Consular tribune in 399 BC

Gaius Duillius Longus was a consular tribune in 399 BC. He served with five others. He is either the son or grandson of Kaeso Duillius Longus.

==Colleagues==
===Bibliotheca Historica===
The Bibliotheca Historica Book XIV Chapter LIV by Diodorus Siculus says that that Gaius served with Gnaeus Genucius Augurinus, Lucius Atilius Priscus, Marcus Pomponius Rufus, Marcus Veturius Crassus Cicurinus, and Valerius Publilius. (Note: Modern scholars believe that "Valerius Publilius" is an error and misspelling of Volero Publilius Philo)

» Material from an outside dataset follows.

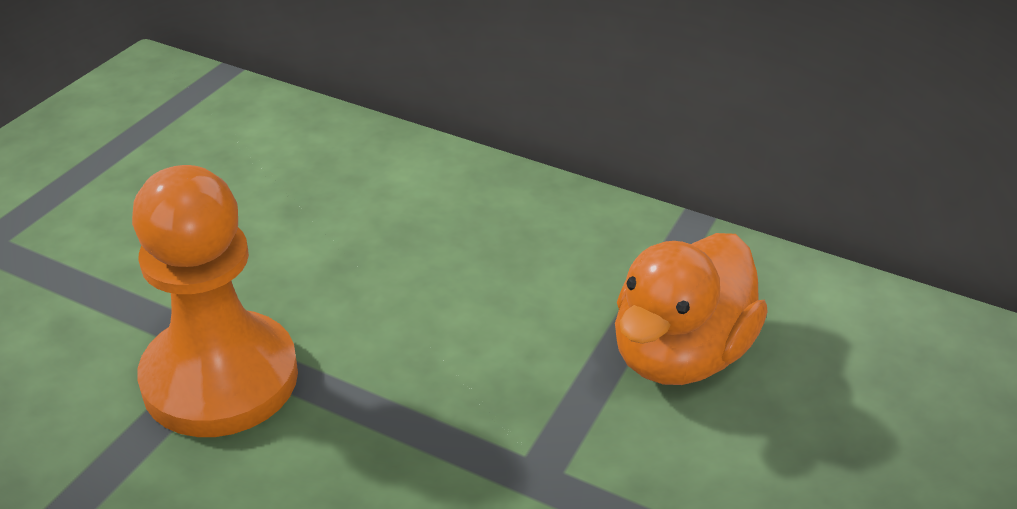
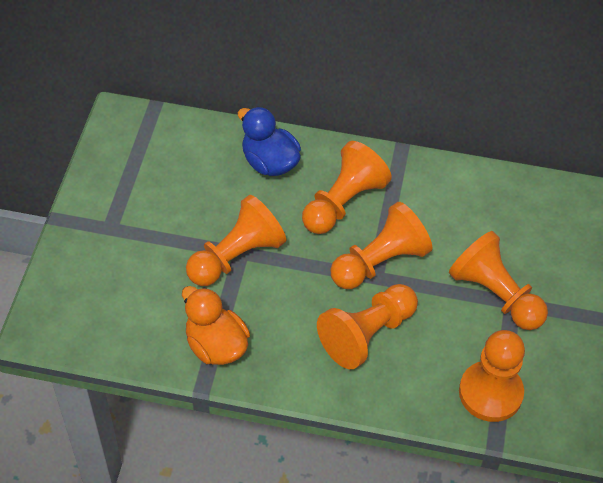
blue duck: none = 0 -> [237,107,301,176] = 1
orange pawn: [132,165,298,437] = 1 -> [186,195,286,286] [302,141,392,234] [317,284,418,369] [330,202,432,289] [449,231,548,330] [459,330,525,422] = 6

"When the year had come to an end, in Athens Phormion assumed the archonship and in Rome six military tribunes took the place of the consuls, Gnaeus Genucius, Lucius Atilius, Marcus Pomponius, Gaius Duilius, Marcus Veturius, and Valerius Publilius..."

===Ab Urbe Condita===
The Ab Urbe Condita Book V Chapter XIII by Livy mentions Marcus Veturius as the only patrician in 399 meaning the following are plebeians: Marcus Pomponius, Caius Duilius, Volero Publilius, Cneius Genucius, and Lucius Atilius. (Note: Caius is equivalent to Gaius, same with Cneius and Gnaeus)

"Of the patricians Marcus Veturius alone obtained a place: almost all the centuries appointed the other plebeian candidates as military tribunes with consular authority. Marcus Pomponius, Caius Duilius, Volero Publilius, Cneius Genucius, Lucius Atilius."

==Connection to Kaeso Duilius Longus==
The Fasti Capitolini lists Longus as "C. Duilius K.f. K.n. Longus", "K.f. K.n." abbreviates "Kaeso filius, Kaeso nepos", meaning "son of Kaeso, grandson of Kaeso". Kaeso is referring Kaeso or Caeso Duillius Longus (it is unknown whether Kaeso is the father or grandfather of Gaius).